▸ REQUIRED ACTION:
Reproduce the entries below exactly, but only from the line containing "Bombshell allegations that Microsoft is using" to the line containing "admits ‘failed’", inclusive.

[[ AVAILABLE RECORDS, beginning ]]

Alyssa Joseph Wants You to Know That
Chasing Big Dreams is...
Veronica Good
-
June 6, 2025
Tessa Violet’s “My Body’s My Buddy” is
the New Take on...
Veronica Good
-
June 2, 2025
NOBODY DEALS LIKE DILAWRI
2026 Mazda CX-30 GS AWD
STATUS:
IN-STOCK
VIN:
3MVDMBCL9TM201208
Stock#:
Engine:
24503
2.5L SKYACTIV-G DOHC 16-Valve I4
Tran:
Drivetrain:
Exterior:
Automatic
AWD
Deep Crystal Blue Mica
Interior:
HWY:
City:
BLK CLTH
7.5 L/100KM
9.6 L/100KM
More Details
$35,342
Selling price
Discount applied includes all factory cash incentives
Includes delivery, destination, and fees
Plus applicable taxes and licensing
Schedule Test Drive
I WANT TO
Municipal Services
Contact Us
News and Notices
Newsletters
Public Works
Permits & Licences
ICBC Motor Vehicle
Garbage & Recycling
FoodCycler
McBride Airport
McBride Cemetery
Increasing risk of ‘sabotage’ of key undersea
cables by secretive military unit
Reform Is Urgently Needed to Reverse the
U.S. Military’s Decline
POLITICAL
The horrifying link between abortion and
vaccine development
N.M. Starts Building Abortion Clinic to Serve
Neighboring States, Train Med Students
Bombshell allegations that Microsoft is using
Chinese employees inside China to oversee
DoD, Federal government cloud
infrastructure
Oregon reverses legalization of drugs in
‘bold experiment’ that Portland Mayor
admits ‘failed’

[[ AVAILABLE RECORDS, end ]]
[[ AVAILABLE RECORDS, beginning ]]

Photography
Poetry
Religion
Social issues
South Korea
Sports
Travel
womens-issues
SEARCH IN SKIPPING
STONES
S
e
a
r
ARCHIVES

[[ AVAILABLE RECORDS, end ]]

▸ SOLUTION FOR THIS PROBLEM:
Bombshell allegations that Microsoft is using
Chinese employees inside China to oversee
DoD, Federal government cloud
infrastructure
Oregon reverses legalization of drugs in
‘bold experiment’ that Portland Mayor
admits ‘failed’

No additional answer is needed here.